Stored data entries
"""
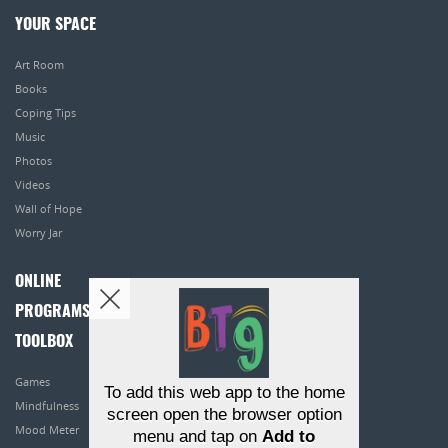
YOUR SPACE
Art Room
Books
Coping Tips
Music
Photos
Videos
Wall of Hope
Worry Jar
ONLINE
PROGRAMS
TOOLBOX
Games
To add this web app to the home
Mindfulness
screen open the browser option
Mood Meter
menu and tap on
Add to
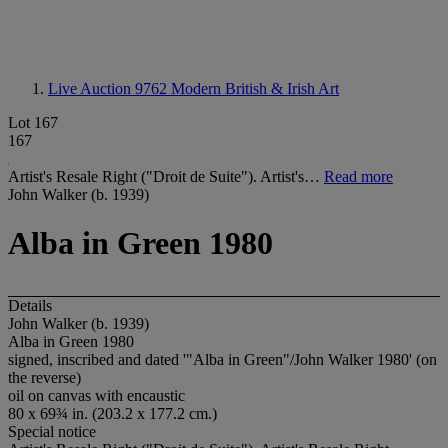
Live Auction 9762
Modern British & Irish Art
Lot 167
167
Artist's Resale Right ("Droit de Suite"). Artist's…
Read more
John Walker (b. 1939)
Alba in Green 1980
Details
John Walker (b. 1939)
Alba in Green 1980
signed, inscribed and dated '"Alba in Green"/John Walker 1980' (on
the reverse)
oil on canvas with encaustic
80 x 69¾ in. (203.2 x 177.2 cm.)
Special notice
"""
Repeat only what runs from the first line of the records above to the line with "oil on canvas with encaustic", both included, word for word, minus the pictures.

* _RESULT OF THIS EXERCISE_
YOUR SPACE
Art Room
Books
Coping Tips
Music
Photos
Videos
Wall of Hope
Worry Jar
ONLINE
PROGRAMS
TOOLBOX
Games
To add this web app to the home
Mindfulness
screen open the browser option
Mood Meter
menu and tap on
Add to
Live Auction 9762
Modern British & Irish Art
Lot 167
167
Artist's Resale Right ("Droit de Suite"). Artist's…
Read more
John Walker (b. 1939)
Alba in Green 1980
Details
John Walker (b. 1939)
Alba in Green 1980
signed, inscribed and dated '"Alba in Green"/John Walker 1980' (on
the reverse)
oil on canvas with encaustic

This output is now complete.